These Are The Sectors Most-Targeted By Cybercrime

March 28, 2024   |   Tags:
These Are The Sectors Most-Targeted By Cybercrime

The Cold War fought via clandestine operations with boots on the ground and proxy conflicts between parties backed by the U.S., China or Russia might be a thing of the past, but the times of bloc-based warfare are far from over.

Now, as Statista's Flrian Zandt reports, a majority of the theaters of war have become digital, with state-sponsored or -affiliated groups conducting cyber warfare against targets in various sectors.

Infographic: The Sectors Most Targeted By Cybercrime | Statista

You will find more infographics at Statista

According to a recent Reuters report, United States and United Kingdom officials imposed sanctions against the hacking group Advanced Persistent Threat 31 and indicted seven of its members on Monday, citing a "decade-plus spying spree [compromising] defense contractors, dissidents and a variety of U.S. companies, including American steel, energy, and apparel firms."

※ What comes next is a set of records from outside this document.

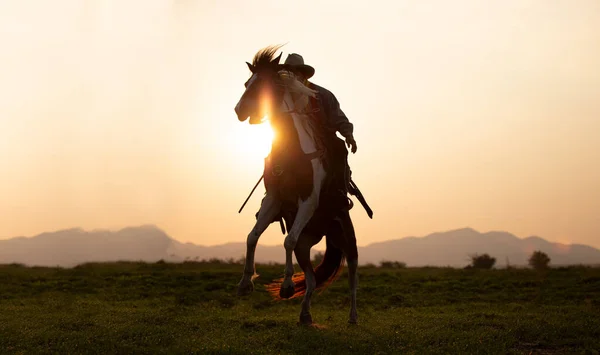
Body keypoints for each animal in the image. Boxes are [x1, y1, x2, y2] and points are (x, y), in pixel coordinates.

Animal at [233, 46, 356, 326]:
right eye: (247, 83)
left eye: (264, 85)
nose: (239, 110)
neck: (291, 151)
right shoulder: (274, 199)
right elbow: (252, 236)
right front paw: (245, 283)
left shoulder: (307, 201)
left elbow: (287, 240)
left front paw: (287, 285)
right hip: (306, 246)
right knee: (310, 280)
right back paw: (305, 314)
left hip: (347, 240)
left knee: (353, 277)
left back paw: (353, 316)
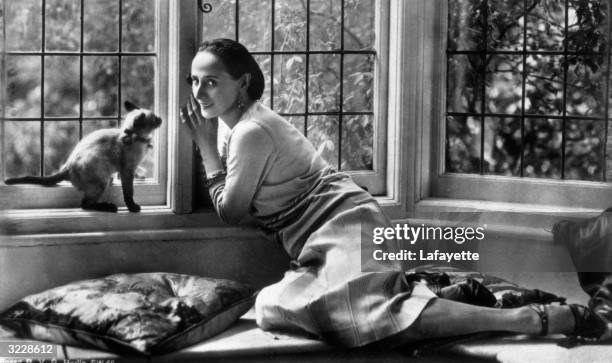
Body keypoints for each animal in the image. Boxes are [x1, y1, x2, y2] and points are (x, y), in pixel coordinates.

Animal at [4, 101, 163, 213]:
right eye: (155, 118)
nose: (161, 118)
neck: (138, 139)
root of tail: (67, 167)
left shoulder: (131, 169)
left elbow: (137, 176)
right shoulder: (127, 170)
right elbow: (128, 193)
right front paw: (133, 208)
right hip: (101, 181)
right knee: (84, 205)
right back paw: (109, 207)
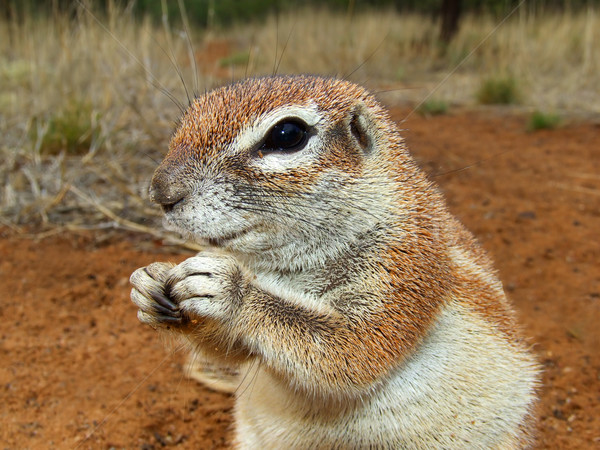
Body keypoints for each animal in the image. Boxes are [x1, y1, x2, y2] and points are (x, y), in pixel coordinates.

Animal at [130, 74, 540, 446]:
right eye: (189, 115)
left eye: (287, 135)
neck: (281, 269)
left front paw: (231, 292)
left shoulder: (405, 266)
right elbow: (237, 351)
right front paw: (149, 285)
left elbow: (353, 347)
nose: (160, 192)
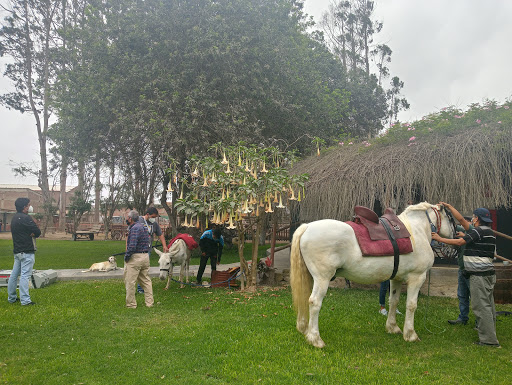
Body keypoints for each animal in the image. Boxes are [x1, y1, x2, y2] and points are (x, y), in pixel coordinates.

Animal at [290, 201, 454, 348]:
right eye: (451, 218)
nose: (455, 235)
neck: (416, 231)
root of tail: (307, 226)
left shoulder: (396, 279)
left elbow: (393, 301)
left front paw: (392, 327)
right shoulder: (417, 277)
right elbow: (411, 305)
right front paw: (410, 334)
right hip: (322, 279)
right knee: (314, 302)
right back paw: (315, 339)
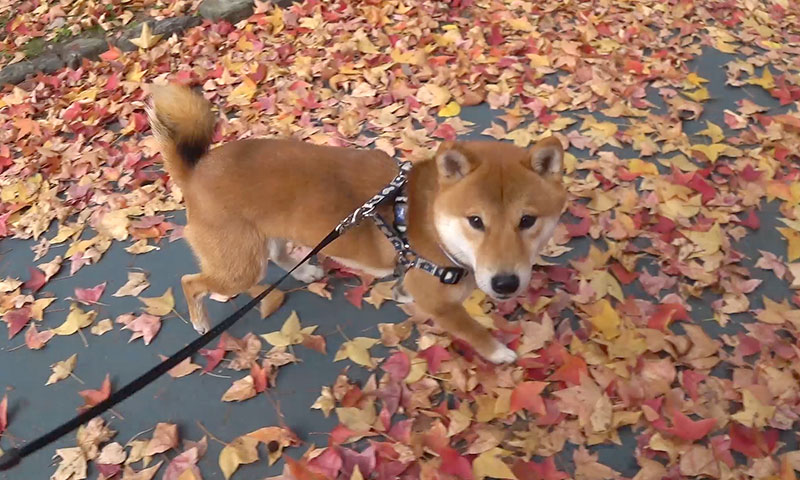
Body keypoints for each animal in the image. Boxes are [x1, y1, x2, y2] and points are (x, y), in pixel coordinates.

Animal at [145, 85, 568, 364]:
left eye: (527, 220)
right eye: (475, 221)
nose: (505, 283)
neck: (431, 226)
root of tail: (195, 172)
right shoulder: (439, 304)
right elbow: (474, 330)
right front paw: (499, 353)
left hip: (266, 240)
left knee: (280, 254)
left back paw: (305, 272)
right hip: (241, 268)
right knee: (191, 283)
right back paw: (200, 321)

The group is allegedly linked to the Chinese government, which refuted the claims made by U.S. and U.K. authorities. Apart from China, such allegations are mostly aimed at Russian and North Korean groups, many of the latter of which have also been connected to crypto heists reportedly funding the nation's nuclear program.

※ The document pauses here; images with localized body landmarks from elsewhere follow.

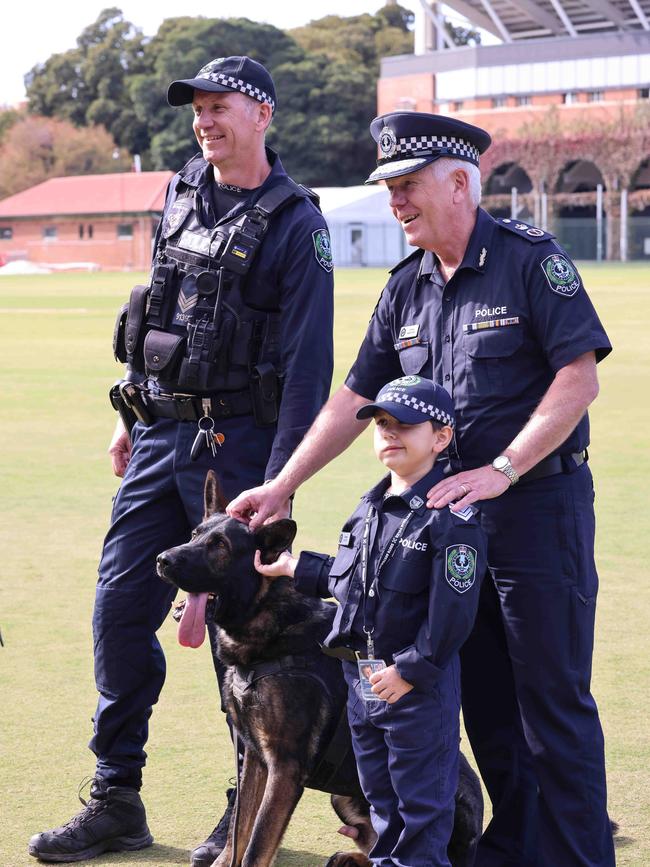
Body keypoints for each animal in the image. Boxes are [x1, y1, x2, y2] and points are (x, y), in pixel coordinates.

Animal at [157, 474, 480, 867]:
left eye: (219, 546)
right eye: (194, 534)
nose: (162, 560)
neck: (267, 620)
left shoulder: (284, 767)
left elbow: (256, 845)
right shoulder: (255, 759)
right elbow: (238, 833)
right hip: (343, 797)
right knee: (372, 844)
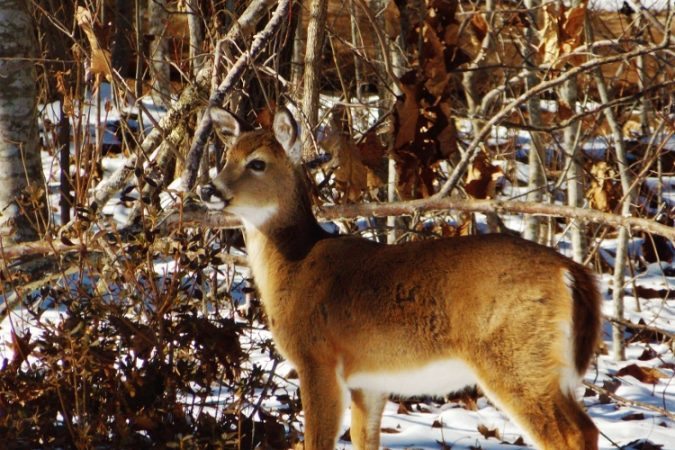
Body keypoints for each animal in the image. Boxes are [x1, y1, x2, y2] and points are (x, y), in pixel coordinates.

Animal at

As data from the open-access database of the European Repository of Cyber Incidents shows, the sector most targeted by malevolent actors, according to reports by either victims, attackers, authorities, security companies, media or third parties is critical infrastructure. In 2023 alone, 500 incidents involving industries like energy, telecommunications, transport or health were entered into the database, followed by attacks on state institutions or political systems (376) and corporate targets (113).

Overall, the EuRepoC recorded 895 cyber operations in 2023, with many of said operations involving more than one incident. As of March 26, 171 cyberoperations reported in 2024 are found in EuRepoC's database, with 89 incidents connected to critical infrastructure and 82 to state institutions or political systems, including on ministries, civil services or the police.

While cyberattacks on regular companies can, at most, lead to financial harm or data on their inner workings being exposed, attacks on power stations, the energy grid or telecommunications networks could potentially evolve into a national security threat. This makes cybersecurity not only necessary but a lucrative and competitive market. According to estimates by various sources like our Statista Market Insights and the IDC, the worldwide estimated cybersecurity spend for 2023 ranged somewhere between $160 and $220 billion, with the market poised to grow significantly in the next three to five years.